■ WORK INSTRUCTIONS
In the records below, find the line with "Table 8. Quantification" and the line with "TABLE 2 | Effects"; return exactly those lines and every line between them.

■ EXERCISE MATERIAL

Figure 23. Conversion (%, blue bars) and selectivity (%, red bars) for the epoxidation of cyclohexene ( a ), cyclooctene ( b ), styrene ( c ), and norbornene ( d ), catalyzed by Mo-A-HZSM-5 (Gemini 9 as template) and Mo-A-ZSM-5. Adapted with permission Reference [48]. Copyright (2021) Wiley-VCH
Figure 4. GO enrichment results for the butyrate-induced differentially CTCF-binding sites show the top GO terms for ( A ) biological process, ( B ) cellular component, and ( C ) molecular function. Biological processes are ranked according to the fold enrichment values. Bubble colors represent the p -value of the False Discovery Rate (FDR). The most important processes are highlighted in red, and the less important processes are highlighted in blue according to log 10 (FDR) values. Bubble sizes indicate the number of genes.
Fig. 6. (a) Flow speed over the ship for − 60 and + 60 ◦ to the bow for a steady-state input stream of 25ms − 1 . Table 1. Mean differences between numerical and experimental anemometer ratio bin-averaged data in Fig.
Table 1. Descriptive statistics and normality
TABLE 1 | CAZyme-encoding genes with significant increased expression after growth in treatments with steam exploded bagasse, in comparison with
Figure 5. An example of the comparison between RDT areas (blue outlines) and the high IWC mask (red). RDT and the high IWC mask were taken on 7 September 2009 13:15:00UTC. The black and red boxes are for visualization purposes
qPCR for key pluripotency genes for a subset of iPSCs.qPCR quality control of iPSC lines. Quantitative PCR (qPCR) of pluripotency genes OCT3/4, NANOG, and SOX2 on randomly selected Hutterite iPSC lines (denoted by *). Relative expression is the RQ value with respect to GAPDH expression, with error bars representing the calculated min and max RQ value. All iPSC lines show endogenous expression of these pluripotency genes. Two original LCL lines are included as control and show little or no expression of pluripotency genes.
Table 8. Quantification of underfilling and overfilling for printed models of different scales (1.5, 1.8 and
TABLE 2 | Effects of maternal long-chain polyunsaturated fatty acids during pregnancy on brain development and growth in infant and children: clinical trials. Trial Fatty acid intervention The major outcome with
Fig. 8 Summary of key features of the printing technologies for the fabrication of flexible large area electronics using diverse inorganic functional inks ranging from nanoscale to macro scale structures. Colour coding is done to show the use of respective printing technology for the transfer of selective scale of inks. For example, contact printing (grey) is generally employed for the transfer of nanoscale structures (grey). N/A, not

■ RESPONSE
Table 8. Quantification of underfilling and overfilling for printed models of different scales (1.5, 1.8 and
TABLE 2 | Effects of maternal long-chain polyunsaturated fatty acids during pregnancy on brain development and growth in infant and children: clinical trials. Trial Fatty acid intervention The major outcome with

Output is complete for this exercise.